SELECTED TEXT.
◆ ◆ ◆

Japan

'Marching toward a united, peaceful world' - What Does China's Parade Mean?

Anonymous, Beijing

While in Europe, the migrant crisis may have obscured coverage of wider world affairs, in China there has only been one event this week. For weeks, factories, traffic and even barbecues have been restricted to improve the weather in preparation for a grand parade to mark the 70th anniversary of the victory over Japan in the Second World War. A three-day public holiday has been declared and “frivolous” television such as reality TV and comedy removed from the airwaves to make way for extensive broadcasting of war propaganda-dramas and documentaries. Wider Beijing this morning was near-deserted, with the streets empty and many businesses closed as seemingly everyone watched. However, despite the nation-wide public attention on the anniversary, the parade itself was completely closed off to the public, with even people living on the streets used being told to close their windows and watch it on television. Clearly, no effort was spared to ensure that everything went perfectly (despite a mysterious interruption in the live broadcast).

While it might seem at first glance, with the open cars of veterans in their nineties leading the parade, that World War II is no longer relevant, this parade was about the China of today. Gleaming military hardware, over 80% of which displayed in public for the first time, such as state-of-the-art truck-mounted missiles and drones, was followed by row on row of immaculate soldiers goose-stepping in the 30º heat. Seemingly chosen for their matching heights, the appearance of the soldiers was mirrored by their generals, who reportedly lost an average of 5kg in preparation for the parade. Above them, several extravagant flight shows took place, including giant Chinese flags hanging from helicopters (civil aviation was banned in advance and monkeys trained to clear the area of the nests of any birds that might interfere).

◆ ◆ ◆

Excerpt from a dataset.
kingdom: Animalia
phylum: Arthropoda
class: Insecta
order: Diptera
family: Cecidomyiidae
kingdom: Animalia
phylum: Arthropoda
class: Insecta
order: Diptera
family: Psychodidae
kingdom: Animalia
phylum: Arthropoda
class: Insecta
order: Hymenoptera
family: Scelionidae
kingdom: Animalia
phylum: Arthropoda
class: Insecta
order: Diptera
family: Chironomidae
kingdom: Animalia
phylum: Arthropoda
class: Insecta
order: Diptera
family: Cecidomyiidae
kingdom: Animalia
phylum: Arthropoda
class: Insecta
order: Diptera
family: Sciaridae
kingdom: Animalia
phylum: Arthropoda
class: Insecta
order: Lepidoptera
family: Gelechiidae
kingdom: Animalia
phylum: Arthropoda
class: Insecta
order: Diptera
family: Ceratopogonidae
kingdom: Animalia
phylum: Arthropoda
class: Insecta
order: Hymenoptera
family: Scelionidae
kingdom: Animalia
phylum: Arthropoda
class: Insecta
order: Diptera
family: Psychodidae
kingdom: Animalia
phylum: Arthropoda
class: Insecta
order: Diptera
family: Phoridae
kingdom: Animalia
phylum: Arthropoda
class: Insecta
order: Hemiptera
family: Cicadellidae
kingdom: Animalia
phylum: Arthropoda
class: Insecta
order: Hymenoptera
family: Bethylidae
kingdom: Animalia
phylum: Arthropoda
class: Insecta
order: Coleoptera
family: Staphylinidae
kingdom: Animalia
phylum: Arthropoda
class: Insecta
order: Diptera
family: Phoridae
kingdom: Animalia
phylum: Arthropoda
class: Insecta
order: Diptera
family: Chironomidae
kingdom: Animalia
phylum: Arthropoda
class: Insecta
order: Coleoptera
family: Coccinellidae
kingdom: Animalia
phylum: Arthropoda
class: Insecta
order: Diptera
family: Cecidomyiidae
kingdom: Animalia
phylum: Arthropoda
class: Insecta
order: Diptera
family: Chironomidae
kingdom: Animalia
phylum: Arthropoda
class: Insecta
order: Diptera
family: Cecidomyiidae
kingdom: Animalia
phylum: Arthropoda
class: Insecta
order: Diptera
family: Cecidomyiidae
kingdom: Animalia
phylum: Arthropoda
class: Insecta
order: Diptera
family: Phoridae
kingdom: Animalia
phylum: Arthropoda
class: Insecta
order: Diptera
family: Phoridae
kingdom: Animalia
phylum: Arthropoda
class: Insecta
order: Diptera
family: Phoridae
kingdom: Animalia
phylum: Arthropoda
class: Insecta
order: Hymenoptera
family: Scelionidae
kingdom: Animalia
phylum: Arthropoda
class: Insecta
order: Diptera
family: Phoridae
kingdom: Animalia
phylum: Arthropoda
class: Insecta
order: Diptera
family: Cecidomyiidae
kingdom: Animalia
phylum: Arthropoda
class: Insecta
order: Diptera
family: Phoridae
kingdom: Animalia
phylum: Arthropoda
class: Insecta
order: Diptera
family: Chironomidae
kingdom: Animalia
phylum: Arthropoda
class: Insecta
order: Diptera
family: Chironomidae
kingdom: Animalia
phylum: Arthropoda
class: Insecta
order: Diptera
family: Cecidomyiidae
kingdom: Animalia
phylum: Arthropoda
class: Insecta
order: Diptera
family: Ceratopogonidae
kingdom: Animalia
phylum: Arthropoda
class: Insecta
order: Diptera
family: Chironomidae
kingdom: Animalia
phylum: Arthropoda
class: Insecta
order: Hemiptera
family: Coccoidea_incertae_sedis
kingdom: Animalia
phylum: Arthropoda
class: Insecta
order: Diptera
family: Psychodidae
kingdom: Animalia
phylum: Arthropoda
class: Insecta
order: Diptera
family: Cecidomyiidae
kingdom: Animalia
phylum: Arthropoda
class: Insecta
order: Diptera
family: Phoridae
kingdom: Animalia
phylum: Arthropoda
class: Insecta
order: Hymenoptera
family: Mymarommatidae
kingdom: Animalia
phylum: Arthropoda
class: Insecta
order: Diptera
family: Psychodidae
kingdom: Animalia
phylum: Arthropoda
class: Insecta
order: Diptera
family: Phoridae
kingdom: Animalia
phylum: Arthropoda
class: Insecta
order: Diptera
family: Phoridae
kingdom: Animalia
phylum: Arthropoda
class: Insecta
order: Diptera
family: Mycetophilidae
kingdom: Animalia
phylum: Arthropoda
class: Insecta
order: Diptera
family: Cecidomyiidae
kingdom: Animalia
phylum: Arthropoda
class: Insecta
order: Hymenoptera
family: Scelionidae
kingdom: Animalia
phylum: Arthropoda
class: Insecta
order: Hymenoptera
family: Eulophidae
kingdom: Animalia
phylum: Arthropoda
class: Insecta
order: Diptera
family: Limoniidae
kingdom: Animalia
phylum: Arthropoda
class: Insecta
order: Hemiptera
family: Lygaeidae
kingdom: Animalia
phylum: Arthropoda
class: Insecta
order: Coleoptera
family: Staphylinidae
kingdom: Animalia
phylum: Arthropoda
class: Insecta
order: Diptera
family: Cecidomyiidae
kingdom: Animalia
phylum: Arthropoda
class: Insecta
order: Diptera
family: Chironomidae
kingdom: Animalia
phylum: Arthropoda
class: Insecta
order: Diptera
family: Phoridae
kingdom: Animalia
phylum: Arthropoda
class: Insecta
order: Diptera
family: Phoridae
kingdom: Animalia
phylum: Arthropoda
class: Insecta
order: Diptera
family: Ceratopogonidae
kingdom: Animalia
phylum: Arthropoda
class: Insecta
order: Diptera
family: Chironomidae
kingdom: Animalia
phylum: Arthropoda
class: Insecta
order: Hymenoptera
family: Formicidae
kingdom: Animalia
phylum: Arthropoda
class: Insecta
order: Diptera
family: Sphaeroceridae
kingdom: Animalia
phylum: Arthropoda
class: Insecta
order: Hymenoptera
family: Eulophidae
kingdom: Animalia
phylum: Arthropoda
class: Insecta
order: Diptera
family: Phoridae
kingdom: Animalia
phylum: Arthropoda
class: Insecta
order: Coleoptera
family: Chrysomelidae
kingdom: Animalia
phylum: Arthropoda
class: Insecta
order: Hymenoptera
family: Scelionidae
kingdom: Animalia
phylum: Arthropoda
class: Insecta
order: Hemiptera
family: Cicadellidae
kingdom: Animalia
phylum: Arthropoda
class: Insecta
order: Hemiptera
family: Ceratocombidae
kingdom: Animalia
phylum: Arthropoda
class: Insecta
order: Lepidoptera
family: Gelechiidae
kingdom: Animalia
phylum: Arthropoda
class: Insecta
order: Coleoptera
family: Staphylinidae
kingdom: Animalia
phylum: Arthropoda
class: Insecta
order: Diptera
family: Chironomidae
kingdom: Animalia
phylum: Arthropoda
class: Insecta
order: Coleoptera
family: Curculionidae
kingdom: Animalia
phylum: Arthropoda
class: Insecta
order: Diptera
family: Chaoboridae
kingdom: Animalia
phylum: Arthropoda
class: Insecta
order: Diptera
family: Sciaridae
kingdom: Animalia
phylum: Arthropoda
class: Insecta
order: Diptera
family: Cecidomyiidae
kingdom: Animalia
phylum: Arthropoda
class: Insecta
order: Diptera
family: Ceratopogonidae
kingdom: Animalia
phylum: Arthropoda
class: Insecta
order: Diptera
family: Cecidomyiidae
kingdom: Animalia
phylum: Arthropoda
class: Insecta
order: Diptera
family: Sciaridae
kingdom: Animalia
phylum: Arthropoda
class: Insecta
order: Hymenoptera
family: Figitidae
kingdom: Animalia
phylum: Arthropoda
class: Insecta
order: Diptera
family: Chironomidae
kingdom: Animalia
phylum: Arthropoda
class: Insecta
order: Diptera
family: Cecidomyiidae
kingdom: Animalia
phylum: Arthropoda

◆ ◆ ◆

Reproduce the article on China's victory parade above in full, with every word unchanged.

SOLUTION FOR THIS TASK.
Japan

'Marching toward a united, peaceful world' - What Does China's Parade Mean?

Anonymous, Beijing

While in Europe, the migrant crisis may have obscured coverage of wider world affairs, in China there has only been one event this week. For weeks, factories, traffic and even barbecues have been restricted to improve the weather in preparation for a grand parade to mark the 70th anniversary of the victory over Japan in the Second World War. A three-day public holiday has been declared and “frivolous” television such as reality TV and comedy removed from the airwaves to make way for extensive broadcasting of war propaganda-dramas and documentaries. Wider Beijing this morning was near-deserted, with the streets empty and many businesses closed as seemingly everyone watched. However, despite the nation-wide public attention on the anniversary, the parade itself was completely closed off to the public, with even people living on the streets used being told to close their windows and watch it on television. Clearly, no effort was spared to ensure that everything went perfectly (despite a mysterious interruption in the live broadcast).

While it might seem at first glance, with the open cars of veterans in their nineties leading the parade, that World War II is no longer relevant, this parade was about the China of today. Gleaming military hardware, over 80% of which displayed in public for the first time, such as state-of-the-art truck-mounted missiles and drones, was followed by row on row of immaculate soldiers goose-stepping in the 30º heat. Seemingly chosen for their matching heights, the appearance of the soldiers was mirrored by their generals, who reportedly lost an average of 5kg in preparation for the parade. Above them, several extravagant flight shows took place, including giant Chinese flags hanging from helicopters (civil aviation was banned in advance and monkeys trained to clear the area of the nests of any birds that might interfere).